Very strange. The configuration file parses fine (that's the error) for me with the latest release build downloaded from GH. It also looks completely OK to me. It looks like you are running a locally compiled version - Can you try downloading the release build?

This error doesn't really line up with the config file either: the quant section begins on line 31. Error: Error("unknown variant `tmt`, expected one of `Tmt6`, `Tmt10`, `Tmt11`, `Tmt16`, `Tmt18`, `User`", line: 19, column: 13)

Unrelated, it should be "tmt_sn", not "sn". For this to have any meaning, you'll need to include noise measurements in the mzML files (ThermoRawFileParser has an option for this).

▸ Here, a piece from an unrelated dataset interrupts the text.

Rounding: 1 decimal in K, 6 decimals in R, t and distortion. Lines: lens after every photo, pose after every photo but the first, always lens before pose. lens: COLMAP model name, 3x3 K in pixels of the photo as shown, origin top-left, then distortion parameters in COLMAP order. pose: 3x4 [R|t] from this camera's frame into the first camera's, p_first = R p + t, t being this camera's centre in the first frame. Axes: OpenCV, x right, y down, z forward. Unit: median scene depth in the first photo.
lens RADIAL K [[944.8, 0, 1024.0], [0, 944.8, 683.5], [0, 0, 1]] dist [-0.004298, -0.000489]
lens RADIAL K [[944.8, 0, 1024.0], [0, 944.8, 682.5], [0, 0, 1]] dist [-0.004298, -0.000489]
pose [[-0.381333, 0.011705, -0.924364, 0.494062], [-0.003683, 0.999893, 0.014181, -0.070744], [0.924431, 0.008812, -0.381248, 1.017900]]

lgatto commented 1 year ago

I'll use the latest release build tomorrow, when back in the office and report back. Thank you for helping out.

lazear commented 1 year ago

Sounds good, let's also try a minimal example of the config file:

{
  "database": {
    "fasta": "/mnt/isilon/CBIO/data/SCPCBIO/fasta/UP000005640_9606.fasta"
  },
  "precursor_tol": {
    "ppm": [-20, 20]
  },
  "fragment_tol": {
    "ppm": [-10, 10]
  },
  "mzml_paths": ["dq_00082_11cell_90min_hrMS2_A1.mzML", "dq_00083_11cell_90min_hrMS2_A3.mzML", "dq_00084_11cell_90min_hrMS2_A5.mzML", "dq_00085_11cell_90min_hrMS2_A7.mzML", "dq_00086_11cell_90min_hrMS2_A9.mzML", "dq_00087_11cell_90min_hrMS2_A11.mzML", "dq_00088_11cell_90min_hrMS2_B1.mzML", "dq_00089_11cell_90min_hrMS2_B3.mzML", "dq_00090_11cell_90min_hrMS2_B5.mzML", "dq_00091_11cell_90min_hrMS2_B7.mzML", "dq_00092_11cell_90min_hrMS2_B9.mzML", "dq_00093_11cell_90min_hrMS2_B11.mzML"],
  "quant": {
    "tmt": "Tmt11"
  }
}
lgatto commented 1 year ago

Indeed, using the latest release and running

~/bin/sage/sage-v0.10.0-x86_64-unknown-linux-gnu/sage ../extdata/tmt2.json

works as expected. Will keep this in mind and always use releases in the future.

Thanks!

lazear commented 1 year ago

Still somewhat concerning - there shouldn't be any changes in the master branch since v0.10 that would affect this! But good to hear that the release build works.

lgatto commented 1 year ago

If it helps, I did the following cargo build --release, as indicated in the README.

A simple explanation could be that I simply forgot to pull the latest commit before building (although I think I did) and ended up with an old version. This might be the case, because I ended up with .pin files when removing the quant config part, and discovered in the CHANGELOG that that's how files were named prior to version 0.6.0. But I do doubt this, as I have build/run it in the past and have never seen the .pin files before.

lazear commented 1 year ago

OK, gotcha - I won't worry about it then :)